Cocoa is the second major source of income for the villagers after small-scale gold mining.
There are so many taros, bananas, yams, kaukau and other vegetables growing here in the fertile river valley.
Maralina Primary School is set in magnificent settings, straight out of a picture book, and I would willingly give up everything to come and live here!
At Maralina, the Nens are feted liked royalty, and the red carpet, a ’la Lower Watut, is laid out for them.
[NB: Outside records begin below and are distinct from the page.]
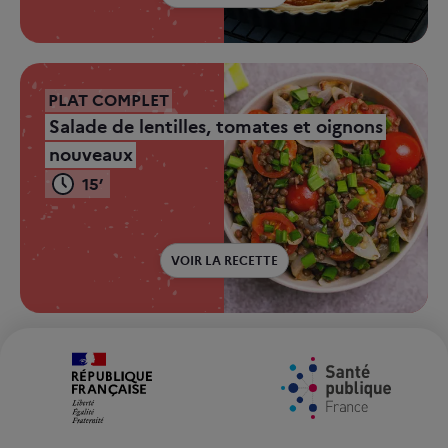
PLAT COMPLET
Salade de lentilles, tomates et oignons
nouveaux
15’
VOIR LA RECETTE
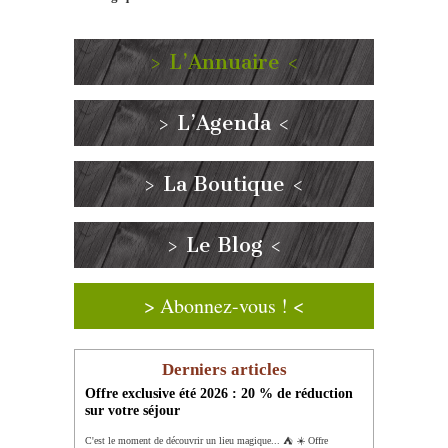
> L’Annuaire <
> L’Agenda <
> La Boutique <
> Le Blog <
> Abonnez-vous ! <
Derniers articles
Offre exclusive été 2026 : 20 % de réduction
sur votre séjour
C'est le moment de découvrir un lieu magique... ⛺️ ☀️ Offre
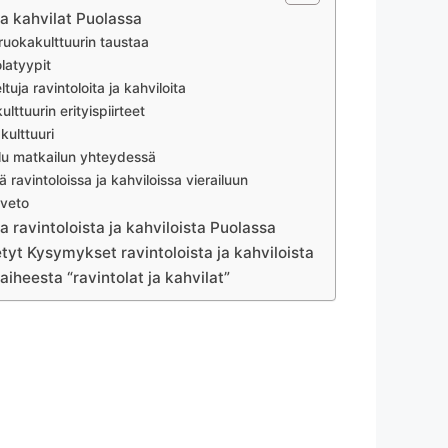
ja kahvilat Puolassa
ruokakulttuurin taustaa
latyypit
ltuja ravintoloita ja kahviloita
lttuurin erityispiirteet
kulttuuri
lu matkailun yhteydessä
ä ravintoloissa ja kahviloissa vierailuun
veto
a ravintoloista ja kahviloista Puolassa
etyt Kysymykset ravintoloista ja kahviloista
 aiheesta “ravintolat ja kahvilat”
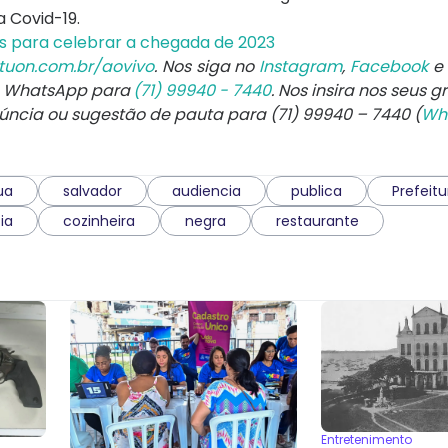
 Covid-19.
tas para celebrar a chegada de 2023
tuon.com.br/aovivo
. Nos siga no
Instagram
,
Facebook
e
e WhatsApp para
(71) 99940 - 7440
. Nos insira nos seus g
núncia ou sugestão de pauta para (71) 99940 – 7440 (
Wh
ua
salvador
audiencia
publica
Prefeitu
ia
cozinheira
negra
restaurante
Entretenimento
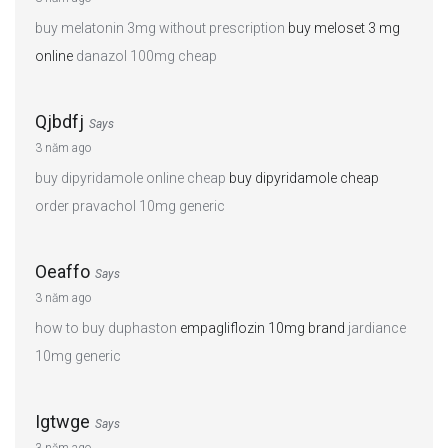
buy melatonin 3mg without prescription
buy meloset 3 mg
online
danazol 100mg cheap
Qjbdfj
Says
3 năm ago
buy dipyridamole online cheap
buy dipyridamole cheap
order pravachol 10mg generic
Oeaffo
Says
3 năm ago
how to buy duphaston
empagliflozin 10mg brand
jardiance
10mg generic
Igtwge
Says
3 năm ago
After speeches and handover of the books, the Nen family and the Korean TV crew are airlifted by helicopter to Nen’s Zenem village, where they will stay for the next couple of weeks to film the documentary.
I would have made another river trip down the Watut and Markham; however, thanks to Morobe Mining Joint Ventures (MMJV) general manager sustainability and external relations David Wissink, I was able to hitch a ride back to Lae on a helicopter.
We fly over Maralina village, the Watut, and are able to look down on the Markham and the panoramic plains as we fly back to Lae.

Aerial view of the Watut River as seen from a helicopter last Saturday

Along the way, we stop at Wafi, site of one of the next big gold and copper mines in PNG, run by Harmony of South Africa and Newcrest of Australia.
As we fly over rugged terrain back to Lae, surrounded by forests, mountains and rivers, I can’t help but think about the future of the simple Lower Watut villagers.